RGCF has effective relationships with a wide portfolio of funding providers, which supports the smooth delivery of MBOs.  Among them is Shard Credit Partners, which is an innovative provider of alternative finance for UK SMEs.  Two recent MBOs advised on by RGCF, the acquisition of battery manufacturer Alexander Technologies Ltd by its incumbent management team from its US-based private equity house owners and the purchase of a power generation and aerospace solutions division of a multi-national organisation by its UK-based management team to create GadCap Technical Solutions Ltd, were both funded by Shard Credit Partners.

A benefit of an MBO is that the management team will have an intimate knowledge of the business’ financials.  This will reduce the need for financial due diligence with only the third-party funder requiring a level of due diligence.

MBOs often attract a lower sale price, which is attractive to management teams and although less than a vendor would achieve from a trade sale, does provide the continuity and succession that founding shareholders often want for a business they have founded and scaled.

This emotional element of a transaction should also be seen as an advantage to successful completion.  There is often less execution risk with an MBO, which also reduces the chance of issues occurring during DD and negotiations.

Keeping a transaction largely ‘in house’ through an MBO prevents the need for vendors to disclose sensitive business information to competitors, which would be the case if the business was being sold to a trade buyer, particularly in a niche market.

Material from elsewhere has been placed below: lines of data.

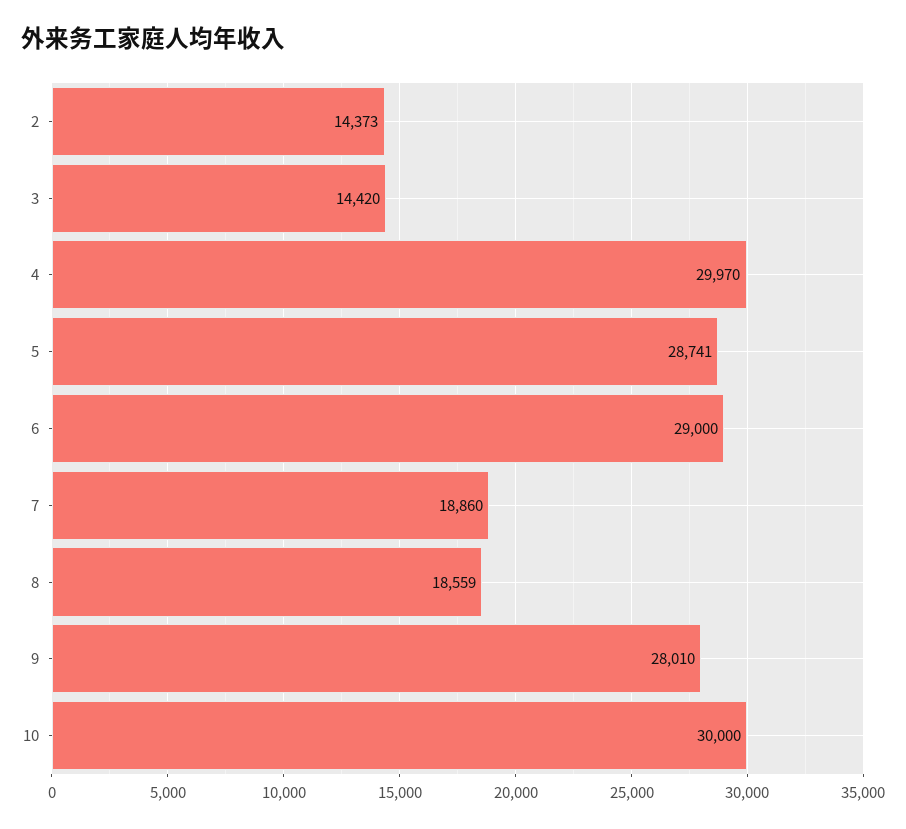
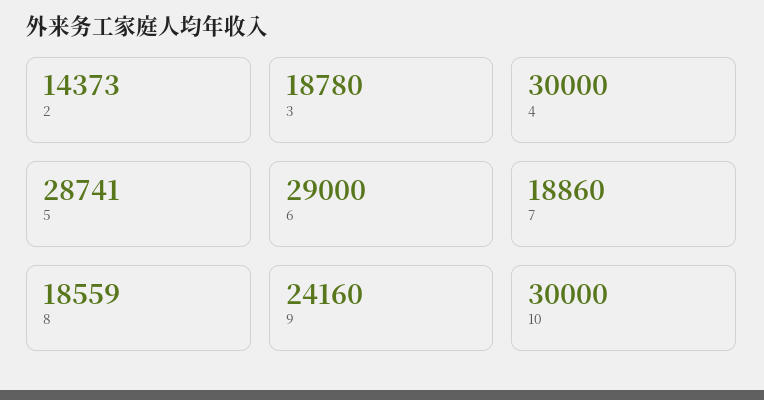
3: 14420 -> 18780
4: 29970 -> 30000
9: 28010 -> 24160

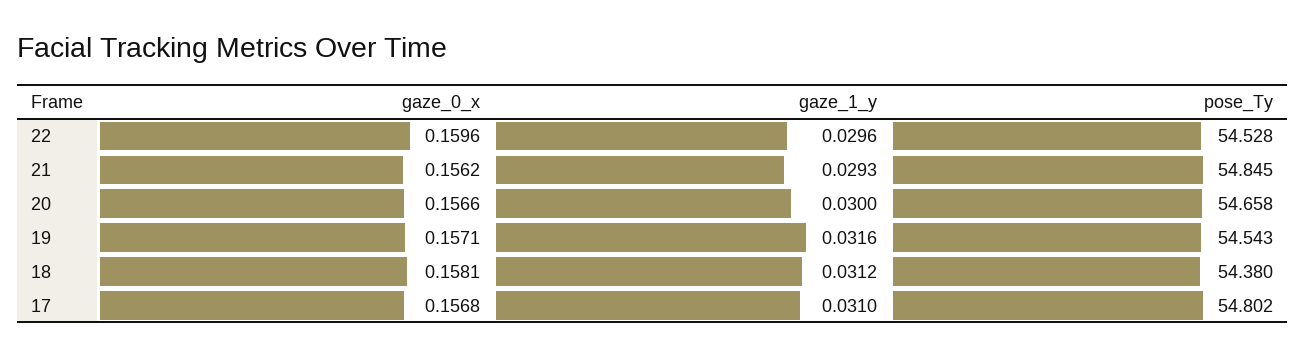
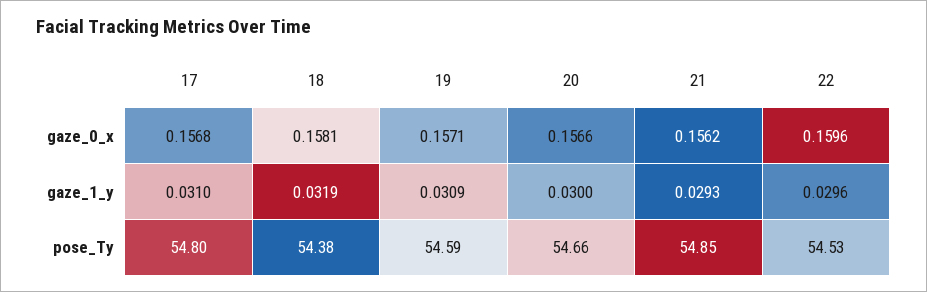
gaze_1_y, 19: 0.0316 -> 0.0309
pose_Ty, 19: 54.543 -> 54.59
gaze_1_y, 18: 0.0312 -> 0.0319

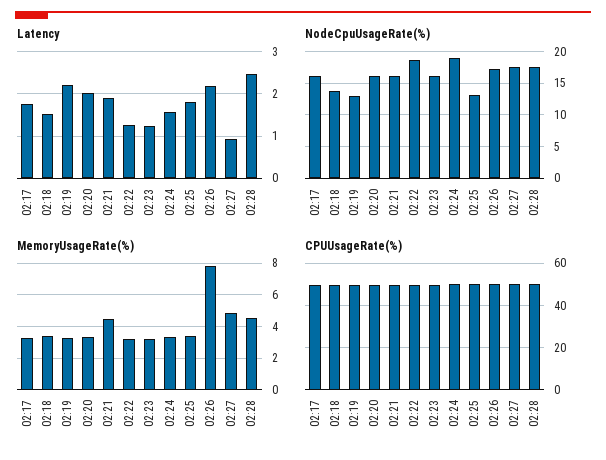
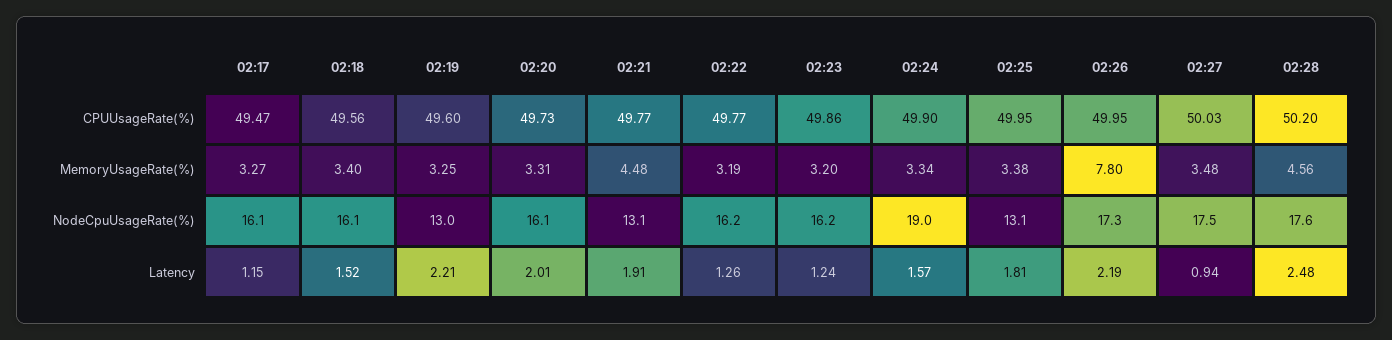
Latency, 02:17: 1.8 -> 1.15
NodeCpuUsageRate(%), 02:18: 14 -> 16.1
NodeCpuUsageRate(%), 02:21: 16 -> 13.1
NodeCpuUsageRate(%), 02:22: 19 -> 16.2
MemoryUsageRate(%), 02:27: 5 -> 3.48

A trade sale additionally brings more vendor risk and the due diligence is often more onerous.  And, because the management team knows the business, the seller has usually to provide fewer warranties for an MBO.

Duncan said, “If speed of transaction delivery and a clean-break are key to a vendor, which may be the case ahead of possible changes to the capital gains tax regime in the Chancellor’s autumn budget, then the ‘lighter’ touch approach to the legal process can be highly attractive. However, it is important that there is an early understanding that the funders involved in the MBO are happy to proceed with the deal on this basis as some funders will want a full due diligence process carried out, backed by a comprehensive set of warranties.”

Operationally, there are some challenges, which need to be managed during an MBO.  Notably, there is the opportunity for management to be distracted from the running of the business while they progress the transaction, which could impact valuation as well as day-to-day operations.

Management teams also have to consider that if the MBO is debt-funded that future investment in the business could be limited until the debt is repaid.

If the transaction is as the result of a disposal by a larger group, management will also have to consider how it will operate independently after the MBO.  To successfully operate as a standalone business, it will require back-office functions that it previously relied on its parent company to provide.   These will need to be established either in-house or using outsourced providers.  There is often a transition period to enable the business to access its former parent’s services until it has its own functions in place.

Among the range of operational positives that come with an MBO include increased employee engagement as there is a greater sense of ownership, even from staff who are not part of the acquiring management team.

Carl concluded: “An MBO can be a real balancing act for management teams when achieving the equilibrium between working on a business and working in the business, but they offer real potential for personal and financial growth for those willing to take the challenge.”

“It’s important to get advice on the ‘art of the possible’ before approaching the subject with shareholders and consider what is driving an MBO.  Is it the opportunity to own and grow a business, or is there an element of fear if the vendor is planning on disposing of the business?” 

“If, however, it is done for the right reasons, an MBO is a great option for all parties and provides the management team with a platform to control and scale the business, whilst benefitting financially from the value they create.”